**Problem to work on**
Working from the records below, repeat exactly the lines starting at the line that contains "AM (09:30), 2023-12-12: 164.6 -> 166.5" and ending at the line that contains "PM (13:30), 2023-12-01: 163.4 -> 165", inclusive.

**Extracted entries**
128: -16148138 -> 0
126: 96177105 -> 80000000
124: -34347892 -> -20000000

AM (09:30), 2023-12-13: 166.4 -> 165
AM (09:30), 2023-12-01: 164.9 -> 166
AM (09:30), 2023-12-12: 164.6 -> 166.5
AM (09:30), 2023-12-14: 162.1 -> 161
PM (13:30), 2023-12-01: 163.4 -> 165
---
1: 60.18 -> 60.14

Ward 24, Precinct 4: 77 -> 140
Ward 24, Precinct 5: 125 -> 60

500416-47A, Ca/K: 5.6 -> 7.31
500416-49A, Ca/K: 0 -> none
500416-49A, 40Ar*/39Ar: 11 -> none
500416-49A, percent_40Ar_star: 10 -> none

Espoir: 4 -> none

**Answer section**
AM (09:30), 2023-12-12: 164.6 -> 166.5
AM (09:30), 2023-12-14: 162.1 -> 161
PM (13:30), 2023-12-01: 163.4 -> 165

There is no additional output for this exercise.